Inside every cell that makes up a diminutive fruit fly is a vast, dynamic network of information—the genome whose ~15,000 genes allow that cell to function. In a study recently published as a Breakthrough Article in Nucleic Acids Research (DOI: 10.1093/nar/gkv195), computer scientists and molecular biologists demonstrated the utility of a novel approach to deciphering how networks of genes are regulated.
University of Illinois computer scientist Saurabh Sinha (pictured, right) and colleagues, including Scot Wolfe and Michael Brodsky at the University of Massachusetts Medical School, were led to the current study by their fascination with how interactions between DNA and a special category of cellular proteins, called “transcription factors,” help control when and where genes are expressed. University of Illinois computer science graduate student Charles Blatti played a major role in the study, which was funded by the NIH, NSF, and a Cohen Graduate Fellowship awarded to Blatti.

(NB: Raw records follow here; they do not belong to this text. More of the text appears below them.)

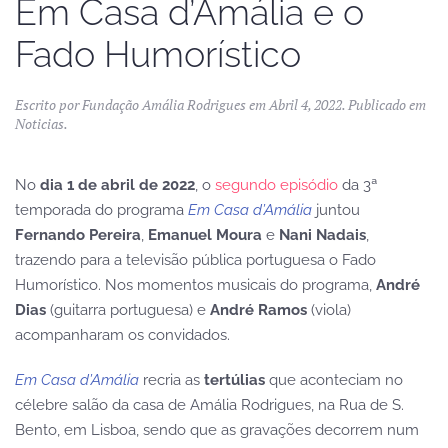
Em Casa d’Amália e o
Fado Humorístico
Escrito por
Fundação Amália Rodrigues
em
Abril 4, 2022
. Publicado em
Noticias
.
No
dia 1 de abril de 2022
, o
segundo episódio
da 3ª
temporada do programa
Em Casa d’Amália
juntou
Fernando Pereira
,
Emanuel Moura
e
Nani Nadais
,
trazendo para a televisão pública portuguesa o Fado
Humorístico. Nos momentos musicais do programa,
André
Dias
(guitarra portuguesa) e
André Ramos
(viola)
acompanharam os convidados.
Em Casa d’Amália
recria as
tertúlias
que aconteciam no
célebre salão da casa de Amália Rodrigues, na Rua de S.
Bento, em Lisboa, sendo que as gravações decorrem num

Transcription factors grab onto regions of DNA near sequences that code for genes. Their participation in the molecular complexes responsible for gene expression can either promote or repress expression of individual genes. Considered as a group, these proteins are a little bit like an operating system of the cell—they help orchestrate the genetic “programs” that cells need to run.
Each type of transcription factor recognizes a unique DNA sequence, called a motif, that acts like a molecular password or barcode. By scanning through genome sequences to look for these motifs and the genes that are nearby, researchers like Sinha and his colleagues are working to gain an understanding of which transcription factors control which genes, and therefore which biological functions.
Looking at motifs alone, however, gives limited and potentially misleading information about where transcription factors are actually present and performing. Because motifs are short, they may occur in many places in the genome simply due to chance; many biological factors, including the tissue type and developmental stage of a cell, will change the way DNA is packaged in different areas of the genome, which helps determine whether a given transcription factor can physically access and bind to each of its many motifs or not.
“Motifs alone are of limited use in that the motif profile of the genome is static,” said Sinha, who is also a faculty member in the Gene Networks in Neural and Developmental Plasticity research theme at the Carl R. Woese Institute for Genomic Biology. “How does the transcription factor’s binding profile change from one cell to another, from one time point to another? . . . It's the accessibility that is changing.”
Researchers have relied on an expensive and labor-intensive method, chromatin immunoprecipitation with DNA sequencing (ChIP-seq), to determine where in the genome a transcription factor is binding. This method must be repeated for each transcription factor a researcher investigates. Sinha and his collaborators realized that they might be able to leverage their growing knowledge of how transcription factors interact with motifs to develop a shortcut.
They did this by first using just one laboratory experiment to determine how DNA was packaged throughout the genome in a given set of biological conditions. Then, they used this information as a filter, guessing that each transcription factor would bind to only those of its motifs that were in accessible regions of DNA given those conditions. They found that with this combination of laboratory and computational work, they could predict the observed DNA-binding behavior of transcription factors in previous experiments.
“In order to reconstruct a regulatory network in a new system, you don't necessarily have to do a whole lot of assays in the right cell types,” Sinha said. “If you instead do an accessibility assay in those cell types and then overlay the motif information on top of it . . . these two together approximate the same information very well.”
In addition to making this type of work easier and more affordable for laboratories with limited resources, the publication demonstrated the value of the new approach for exploring the function of enhancers, regions of DNA where several transcription factors bind close together. Access to high-quality information about the activity of many different transcription factors makes it easier to infer relationships between enhancers, transcription factors, and biological functions.